Collected data:

▶

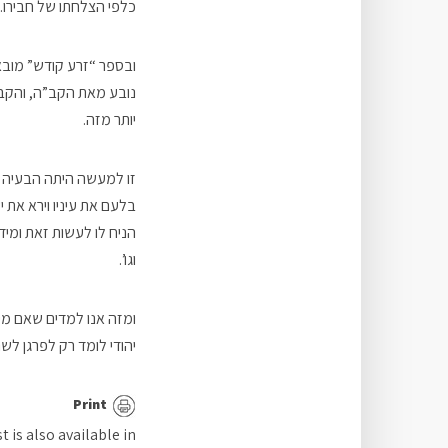
כלפי הצלחתו של חבירו.
ובספר “זרע קודש” מובא
נובע מאת הקב”ה, והקב”ה
יותר מזה.
זו למעשה היתה הבעיה ש
בלעם את עיניו וירא את 
הניח לו לעשות זאת ומיד
וגו’.
ומזה אנו למדים שאם מיש
יהודי לומד רק לפרגן לש
Print
t is also available in:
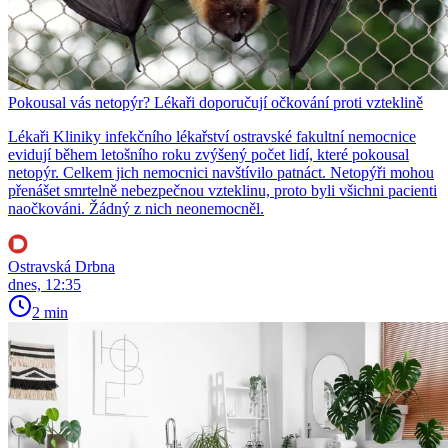
Pokousal vás netopýr? Lékaři doporučují očkování proti vzteklině
Lékaři Kliniky infekčního lékařství ostravské fakultní nemocnice
evidují během letošního roku zvýšený počet lidí, které pokousal
netopýr. Celkem jich nemocnici navštívilo patnáct. Netopýři mohou
přenášet smrtelně nebezpečnou vzteklinu, proto byli všichni pacienti
naočkováni. Žádný z nich neonemocněl.
Ostravská Drbna
dnes, 12:35
2 min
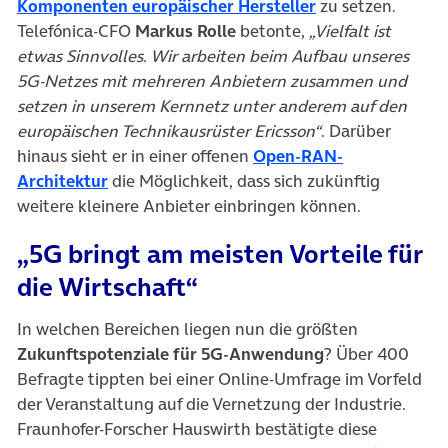
(öffnet in neuem
Komponenten europäischer Hersteller
zu setzen.
Telefónica-CFO
Markus Rolle
betonte,
„Vielfalt ist
etwas Sinnvolles. Wir arbeiten beim Aufbau unseres
5G-Netzes mit mehreren Anbietern zusammen und
setzen in unserem Kernnetz unter anderem auf den
europäischen Technikausrüster Ericsson“
. Darüber
hinaus sieht er in einer offenen
Open-RAN-
(öffnet in neuem Tab)
Architektur
die Möglichkeit, dass sich zukünftig
weitere kleinere Anbieter einbringen können.
„5G bringt am meisten Vorteile für
die Wirtschaft“
In welchen Bereichen liegen nun die größten
Zukunftspotenziale für 5G-Anwendung
? Über 400
Befragte tippten bei einer Online-Umfrage im Vorfeld
der Veranstaltung auf die Vernetzung der Industrie.
Fraunhofer-Forscher Hauswirth bestätigte diese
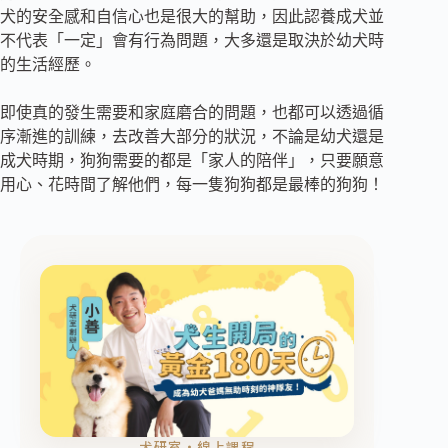
犬的安全感和自信心也是很大的幫助，因此認養成犬並
不代表「一定」會有行為問題，大多還是取決於幼犬時
的生活經歷。
‍即使真的發生需要和家庭磨合的問題，也都可以透過循
序漸進的訓練，去改善大部分的狀況，不論是幼犬還是
成犬時期，狗狗需要的都是「家人的陪伴」，只要願意
用心、花時間了解他們，每一隻狗狗都是最棒的狗狗！
犬研室・線上課程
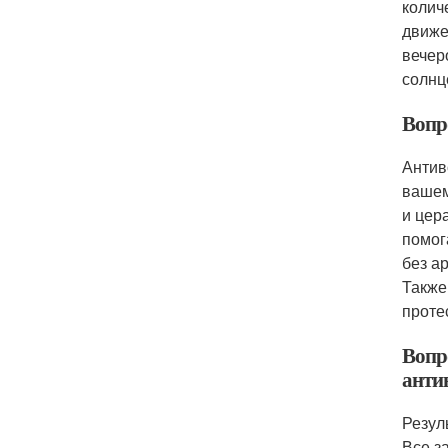
колич
движе
вечер
солнц
Вопр
Антив
вашем
и цер
помог
без а
Также
проте
Вопро
анти
Резул
Все з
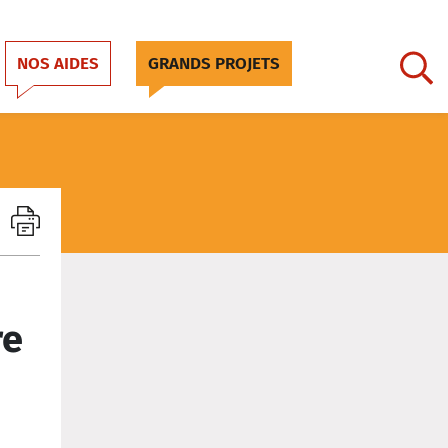
NOS AIDES
GRANDS PROJETS
re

◀

EXERCISE GOAL: What number of lines in the records hold "Lékaři"? Reply with that number alone.

ANSWER SPACE: 2